Consequently, the RTC revived the criminal aspect of the case and allowed
the prosecution to present its evidence.

The prosecution alleged that in 1995, AAA had a romantic relationship with
Melgar, which resulted in the birth of BBB, an illegitimate child. Melgar freely
acknowledged the paternity of BBB as evidenced by the latter’s Certificate of
Live Birth, as well as numerous photographs showing Melgar with BBB.
However, AAA’s relationship with Melgar turned sour as the latter had an
affair with a younger woman. When BBB was just about one (1) year old,
Melgar stopped giving support, prompting AAA to file a case for support,
which was eventually granted. This notwithstanding, Melgar still refused to
give support for her and BBB. As such, AAA was constrained to file the instant
criminal case against Melgar.

To substantiate her claims, AAA averred that Melgar could afford to provide
support of P8, 000.00 per month because he has a lavish lifestyle with his
family. He owns a Toyota Avanza and his children are enrolled in.
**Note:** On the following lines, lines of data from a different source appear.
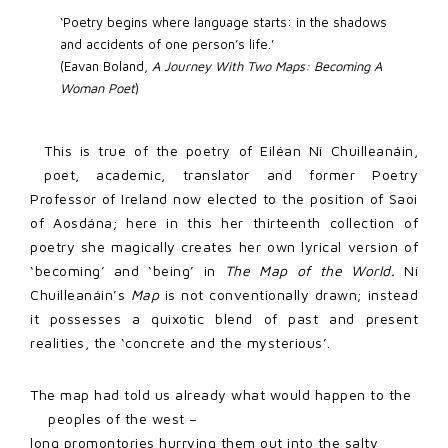
‘Poetry begins where language starts: in the shadows 
and accidents of one person’s life.’ 
(Eavan Boland, 
A Journey With Two Maps: Becoming A 
Woman Poet
)
This is true of the poetry of Eiléan Ní Chuilleanáin,
poet, academic, translator and former Poetry
Professor of Ireland now elected to the position of Saoi
of Aosdána; here in this her thirteenth collection of
poetry she magically creates her own lyrical version of
‘becoming’ and ‘being’ in
The Map of the World.
Ní
Chuilleanáin’s
Map
is not conventionally drawn; instead
it possesses a quixotic blend of past and present
realities, the ‘concrete and the mysterious’.
The map had told us already what would happen to the
peoples of the west –
long promontories hurrying them out into the salty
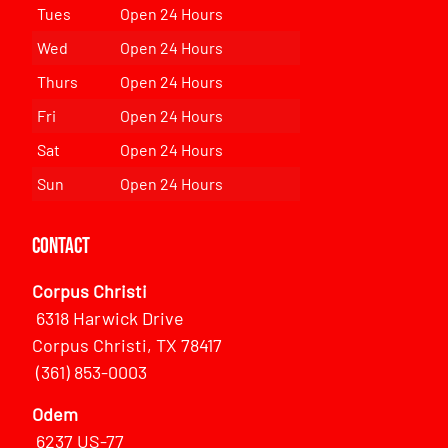
Tues
Open 24 Hours
Wed
Open 24 Hours
Thurs
Open 24 Hours
Fri
Open 24 Hours
Sat
Open 24 Hours
Sun
Open 24 Hours
Contact
Corpus Christi
6318 Harwick Drive
Corpus Christi, TX 78417
(361) 853-0003
Odem
6237 US-77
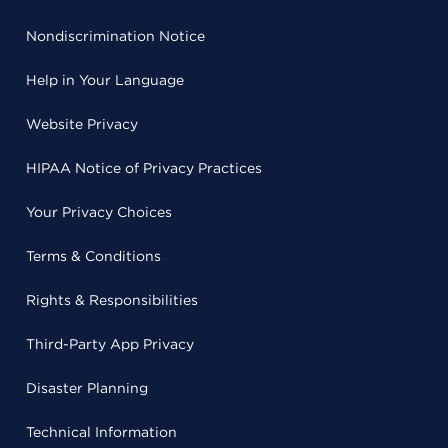
Nondiscrimination Notice
Help in Your Language
Website Privacy
HIPAA Notice of Privacy Practices
Your Privacy Choices
Terms & Conditions
Rights & Responsibilities
Third-Party App Privacy
Disaster Planning
Technical Information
On the
other hand, her son, BBB, is a scholar at and she spends the amount of
P20,000.00 a month for his needs, of which she asked Melgar for P8,000.00
as support.

For his part, Melgar was deemed to have waived his right to adduce evidence
due to his repeated failure to appear during trial.

ISSUE:

Whether or not the CA correctly upheld Melgar’s conviction for violation of


Section 5 € of RA 9262.

RULING:

The petition is bereft of merit.

Enacted in 2004, RA 9262 is a landmark legislation that defines and


criminalizes acts of violence against women and their children (VAWC)
perpetrated by women’s intimate partners, i.e., husband, former husband, or
any person who has or had a sexual or dating relationship, or with whom the
woman has a common child, or against her child whether legitimate or
illegitimate, within or without the family abode, which result in or is likely to
result in, inter alia, economic abuse.
In this case, the courts a quo correctly found that all the elements of violation
of Section 5 € of RA 9262 are present, as it was established that: (a) Melgar
and AAA had a romantic relationship, resulting in BBB’s birth; (b) Melgar
freely acknowledged his paternity over BBB; (c) Melgar had failed to provide
BBB support ever since the latter was just a year old; and (d) his intent of not
supporting BBB was made more apparent when he sold to a third party his
property which was supposed to answer for, among others, his support-in-
arrears to BBB. Thus, the Court finds no reason to deviate from the factual
findings of the trial court, as affirmed by the CA, as there is no indication that it
overlooked, misunderstood or misapplied the surrounding facts and
circumstances of the case. In fact, the trial court was in the best position to
assess and detennine the credibility of the witnesses presented by both
parties and, hence, due deference should be accorded to the same.